EU budget: Tax cooperation between EU Member States receives welcome boost following funding agreement
The European Commission has welcomed today’s (March, 21) provisional agreement to provide funding for the EU’s tax cooperation programme (‘Fiscalis’) during the next EU budget period of 2021-2027.
This agreement paves the way for Fiscalis to continue its key contribution in supporting and ensuring close tax collaboration between Member States. In turn, it helps to establish fairer and more efficient tax systems and lower administrative burdens for citizens and businesses in the EU’s Single Market.
About this agreement, the Commissioner for Economic and Financial Affairs, Taxation and Customs, Pierre Moscovici has said: “Today’s agreement will allow the Fiscalis programme to continue supporting Member States to work together to find innovative solutions to the problems facing our tax administrations. When coupled with new technology, this work can have a hugely positive effect in our overall fight against tax avoidance and tax evasion, thereby protecting our Single Market. The Fiscalis programme may have a small budget, but it has a big added value.”
The programme will support cooperation between Member States’ tax administrations and better contribute to the fight against tax fraud, tax evasion and tax avoidance, by:
– Putting in place better and more connected IT systems, which each Member State would otherwise have to develop individually. This includes developing and maintaining interoperable and cost effective IT solutions to support tax authorities in implementing EU legislation;
– Sharing good practices and training to boost efficiency: this includes helping prevent unnecessary administrative burdens for citizens and businesses (including SMEs) in cross-border transactions and significantly adding to the 423,000 tax professionals trained since 2014;
– Continued and enhanced support for deep cooperation between tax authorities, in particular joint actions in risk management and audits – 1,000 of which have been organised between Member States since 2014;
– Fostering Union competitiveness and fair competition, boosting innovation and facilitating the implementation of new economic models.
This provisional agreement now has to be formally approved by both the European Parliament and the Council, while the budgetary aspects are subject to the overall agreement on the EU’s next long-term budget, proposed by the Commission in May 2018.

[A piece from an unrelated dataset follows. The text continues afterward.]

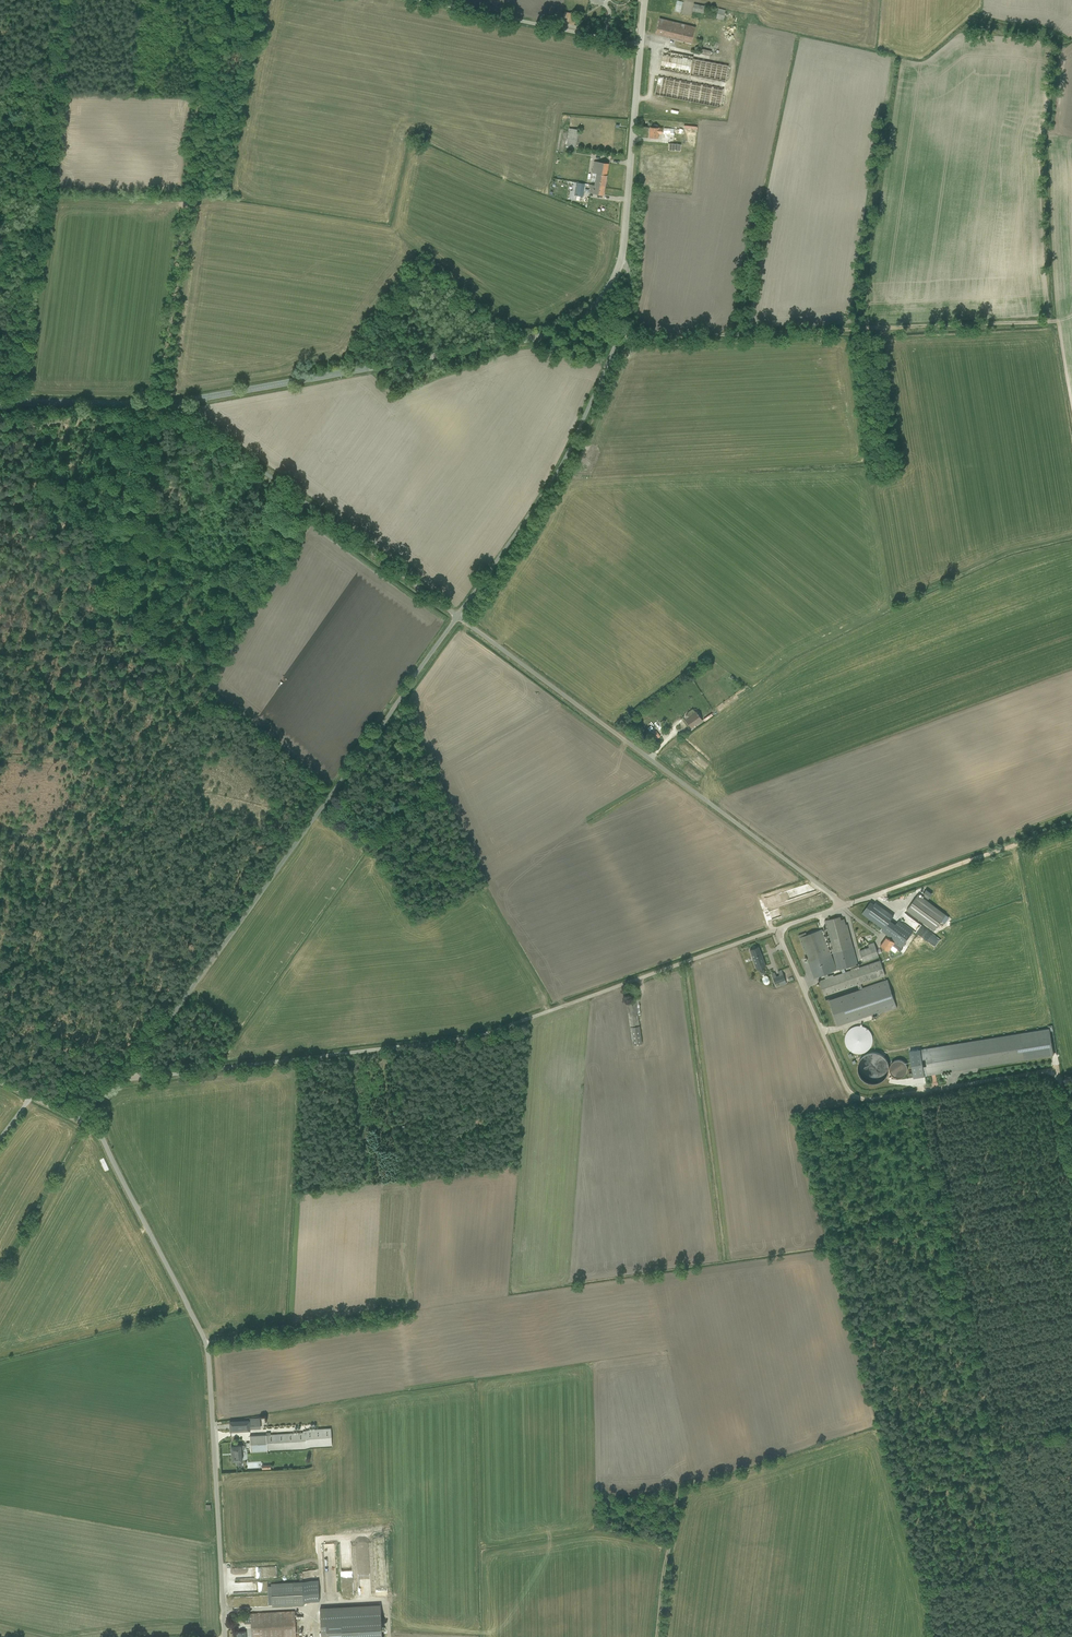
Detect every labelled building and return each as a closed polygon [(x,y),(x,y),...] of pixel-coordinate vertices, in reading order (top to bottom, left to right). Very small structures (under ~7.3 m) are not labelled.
[(690,4),(689,11),(701,12),(701,4),(690,4)] [(724,8),(717,6),(714,19),(734,23),(736,15),(729,13),(728,15),(723,14),(724,8)] [(560,14),(559,20),(571,22),(572,16),(560,14)] [(656,35),(692,44),(696,28),(660,19),(656,35)] [(660,50),(657,71),(722,81),(725,64),(689,59),(690,54),(660,50)] [(654,96),(719,107),(721,93),(717,93),(718,91),(714,90),(715,87),(712,87),(711,89),(707,88),(708,84),(655,76),(652,92),(655,92),(654,96)] [(663,135),(663,128),(650,127),(649,138),(660,139),(660,134),(663,135)] [(570,128),(567,146),(576,148),(580,130),(570,128)] [(589,193),(603,195),(608,164),(594,161),(592,173),(596,173),(594,185),(590,184),(589,193)] [(585,184),(574,182),(572,190),(570,190),(569,199),(576,200),(576,196),(583,197),(585,184)] [(695,709),(685,716),(690,723),(701,716),(695,709)] [(933,930),(944,914),(916,894),(905,910),(933,930)] [(893,915),(875,902),(864,916),(881,929),(880,930),(901,946),(912,931),(898,920),(894,924),(889,920),(893,915)] [(841,915),(824,920),(837,970),(858,964),(848,924),(846,924),(845,919),(842,919),(841,915)] [(822,928),(798,937),(813,978),(837,970),(822,928)] [(887,951),(893,942),(885,936),(878,945),(887,951)] [(870,947),(860,950),(863,961),(879,956),(875,941),(869,942),(870,947)] [(756,946),(748,949),(756,969),(764,965),(756,946)] [(878,960),(820,981),(825,995),(883,974),(878,960)] [(782,969),(772,973),(776,987),(786,983),(782,969)] [(888,980),(828,999),(837,1027),(897,1007),(888,980)] [(873,1043),(874,1039),(873,1034),(870,1030),(866,1027),(862,1026),(857,1025),(853,1027),(849,1030),(847,1034),(845,1038),(846,1043),(847,1047),(851,1051),(855,1053),(859,1054),(864,1053),(868,1051),(871,1047),(873,1043)] [(922,1076),(1053,1055),(1048,1027),(918,1048),(922,1076)] [(251,1420),(230,1421),(231,1430),(250,1429),(250,1427),(261,1427),(260,1417),(251,1417),(251,1420)] [(250,1435),(251,1450),(331,1446),(330,1429),(304,1430),(304,1432),(271,1434),(270,1432),(268,1432),(268,1434),(250,1435)] [(237,1464),(243,1463),(242,1447),(245,1447),(245,1444),(232,1445),(233,1460),(237,1460),(237,1464)] [(271,1581),(272,1604),(304,1602),(304,1599),(320,1598),(319,1579),(271,1581)] [(262,1582),(253,1582),(254,1592),(263,1592),(262,1582)] [(329,1636),(380,1636),(379,1605),(322,1608),(323,1636),(329,1636)] [(245,1611),(245,1621),(254,1621),(255,1636),(296,1634),(294,1609),(245,1611)]
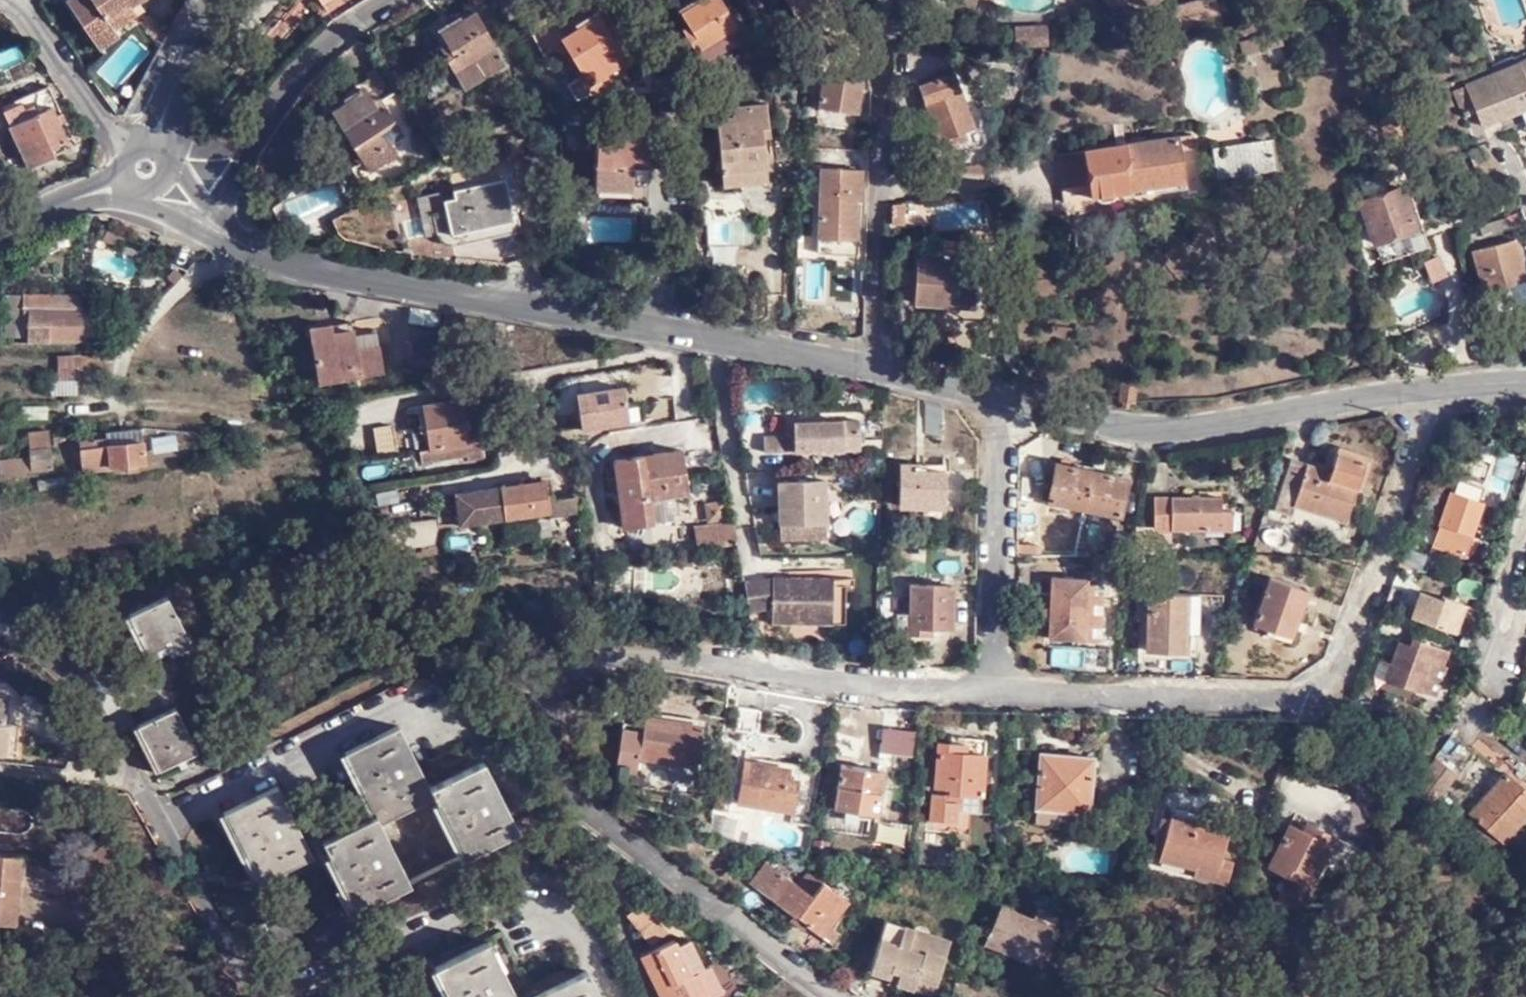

The EU’s Fiscalis Programme has proven itself indispensable in helping tax administrations to cooperate better across the EU to improve tax collection and fight tax fraud. First designed in 1993 purely as a training and exchange programme for tax officials, Fiscalis has become a game-changer for the EU’s taxation landscape over the last 20 years. It offers a flexible and simple environment for tax cooperation, with substantial benefits and impact despite its relatively limited size. In one year alone (2015), it helped Member States to assess over €590 million in taxes for possible recovery through joint EU controls.
Today’s agreement comes at a time where public sentiment against tax avoidance runs high, with 74% of EU citizens calling for EU action against tax avoidance and tax evasion, and with EU governments needing to recoup more than €50 billion a year lost to Value Added Tax (VAT) fraud alone. A strengthened programme will help address this issue. The Fiscalis programme will also offer support in the upcoming challenges of the next decade, such as the digitalisation of taxation activities, new economic models or the internationalisation of financial instruments, which go well beyond the Union borders.